Comorbidity - Types of Comorbidity

Types of Comorbidity

  • Trans-syndromal comorbidity: coexistence, in a single patient, of two and/or more syndromes, pathogenetically related to each other.
  • Trans-nosological comorbidity: coexistence, in a single patient, of two and/or more syndromes, pathogenetically related to each other.

The division of comorbidity as per syndromal and nosological principles is mainly preliminary and inaccurate, however it allows us to understand that comorbidity can be connected to a singular cause or common mechanisms of pathogenesis of the conditions, which sometimes explains the similarity in their clinical aspects, which makes it difficult to differentiate between nosologies.

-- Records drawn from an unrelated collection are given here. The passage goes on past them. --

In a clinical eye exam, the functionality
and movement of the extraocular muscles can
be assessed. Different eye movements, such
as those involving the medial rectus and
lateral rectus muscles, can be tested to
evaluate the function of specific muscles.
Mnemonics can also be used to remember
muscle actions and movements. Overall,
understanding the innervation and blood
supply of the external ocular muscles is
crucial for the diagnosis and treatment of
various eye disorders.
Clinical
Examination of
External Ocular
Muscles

  • Etiological comorbidity: It is caused by concurrent damage to different organs and systems, which is caused by a singular pathological agent (for example due to alcoholism in patients suffering from chronic alcohol intoxication; pathologies associated with smoking; systematic damage due to collagenoses).
  • Complicated comorbidity: It is the result of the primary disease and often subsequent after sometime after its destabilization appears in the shape of target lesions (for example chronic nephatony resulting from diabetic nephropathy (Kimmelstiel-Wilson disease) in patients with type 2 diabetes; development of brain infarction resulting from complications due to hypertensive crisis in patients suffering from hypertension).
  • Iatrogenic comorbidity: It appears as a result of necessitated negative effect of the doctor on the patient, under the conditions of pre determine danger of one or the other medical procedure (for example, glucocorticosteroid osteoporosis in patients treated for a long time using systematic hormonal agents (preparations); drug-induced hepatitis resulting from chemotherapy against TB, prescribed due to the conversion of tubercular tests).
  • Unspecified (NOS) comorbidity: This type assumes the presence of singular pathogenetic mechanisms of development of diseases, comprising this combination, but require a number of tests, proving the hypothesis of the researcher or physician (for example, erectile dysfunction as an early sign of general atherosclerosis (ASVD); occurrence of erosive-ulcerative lesions in the mucous membrane of the upper gastrointestinal tract in “vascular” patients).
  • “Arbitrary”comorbidity: initial alogism of the combination of diseases is not proven, but soon can be explained with clinical and scientific point of view (for example, combination of coronary heart disease (CHD) and choledocholithiasis; combination of acquired heart valvular disease and psoriasis).